A little bit of background information:
I’ve spent the last twenty years working across the UK, EMEA and the US, including six years living and working in Dubai. My background is roughly half marketing, half sales, spanning agency account management and in-house marketing roles before moving into commercial, and across startup, scaleup, SME, mid-market and enterprise environments along the way. That split has been more useful than I expected. Understanding how both functions think makes it easier to empathise with clients on either side of the fence, and it means that aligning sales and marketing, which is often harder than it sounds, comes fairly naturally.
Over the years I’ve scaled a startup from zero to £1m as the only salesperson in the building, closed six-figure contracts with global agency networks including IPG, WPP and Omnicom and brands like AB InBev, Rolls Royce Motor Cars and Aldi. Most recently I was Founding AE at RevvedUp, an AI-powered ABM platform, owning the full sales cycle across complex, multi-stakeholder buying committees in the UK, EMEA and the US.
I’m based in the North West of England with my wife and two young daughters. I play football, follow Liverpool and Macclesfield FC, and spend time downhill mountain biking when the weather cooperates.

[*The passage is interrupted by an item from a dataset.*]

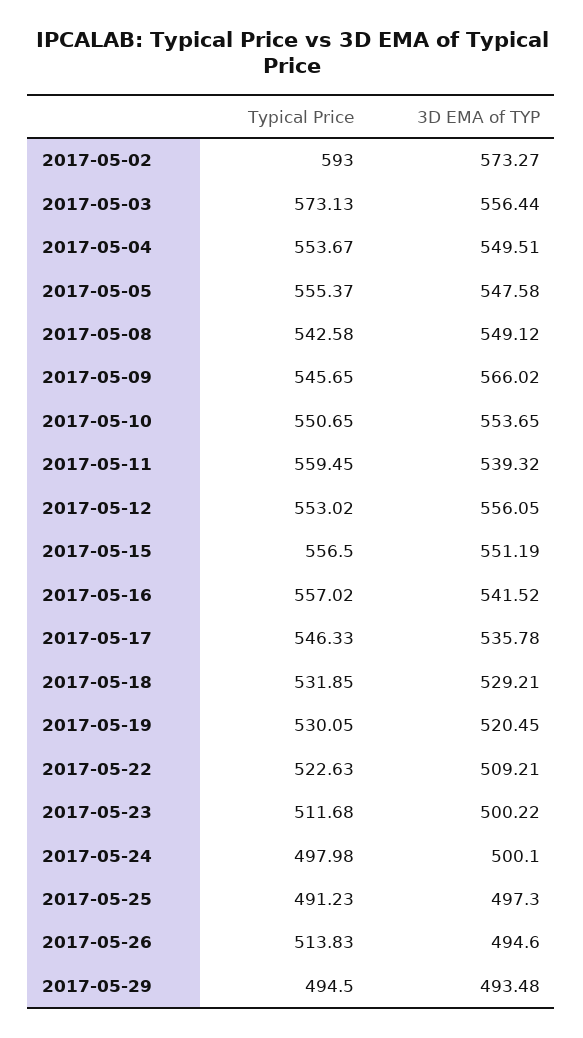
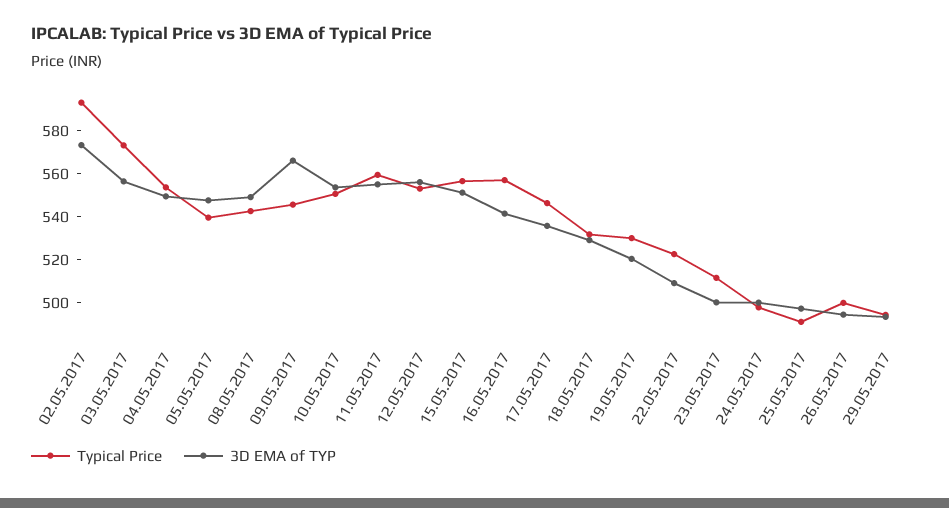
Typical Price, 2017-05-05: 555.37 -> 540
3D EMA of TYP, 2017-05-11: 539.32 -> 555
Typical Price, 2017-05-26: 513.83 -> 500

I also DJ occasionally, though the girls have significantly reduced my availability for late nights. Travel is a big one too, ideally somewhere warm, or if not, I’d rather be on a snowboard.
A little bit about my current role:
As Head of New Business at Air, I’m responsible for new business development across the full sales cycle, from first conversation to signed contract. That includes leading and developing the new business team, building the structure and process that sits behind how we sell, and developing and executing our enterprise outbound strategy alongside the team. The objective running through all of it is the same: making our process simple, repeatable and scalable.
I’m particularly interested in the operational side of sales: how we qualify, how we follow up consistently, and how we use data and AI to improve execution rather than just add noise. The goal is a commercial function that performs reliably, not because we got lucky, but because the foundations are right.